Supplied information:
################
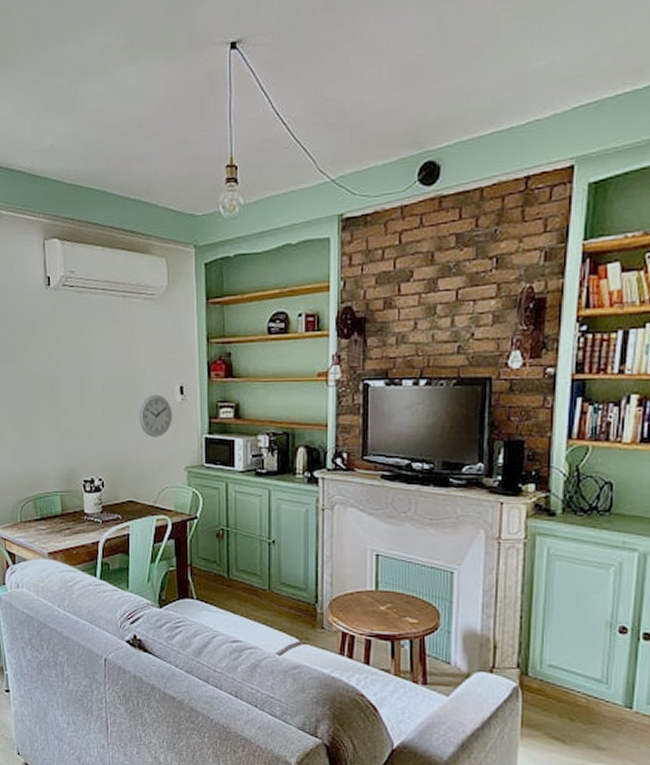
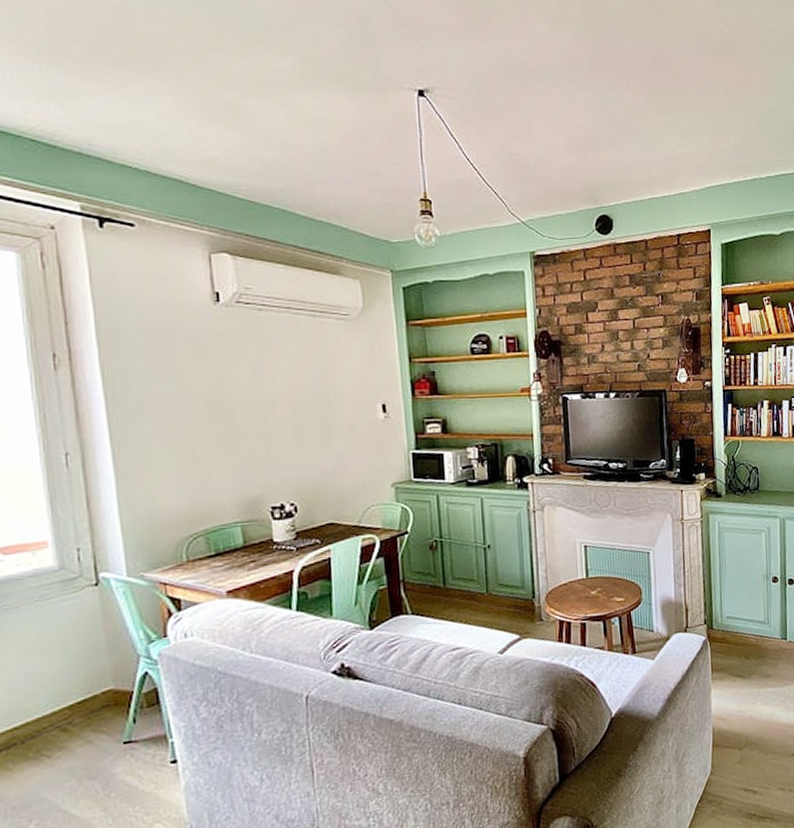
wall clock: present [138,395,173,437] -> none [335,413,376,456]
################
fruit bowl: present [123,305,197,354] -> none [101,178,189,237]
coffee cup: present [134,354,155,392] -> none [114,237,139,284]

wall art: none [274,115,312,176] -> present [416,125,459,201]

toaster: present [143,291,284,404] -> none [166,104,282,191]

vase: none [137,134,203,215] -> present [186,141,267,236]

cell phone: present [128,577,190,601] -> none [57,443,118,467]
################
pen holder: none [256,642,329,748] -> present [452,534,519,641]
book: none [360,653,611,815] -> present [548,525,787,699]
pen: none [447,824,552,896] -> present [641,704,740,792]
################
Your answer must consist of every line from the listing that holds the string "wall".

wall clock: present [138,395,173,437] -> none [335,413,376,456]
wall art: none [274,115,312,176] -> present [416,125,459,201]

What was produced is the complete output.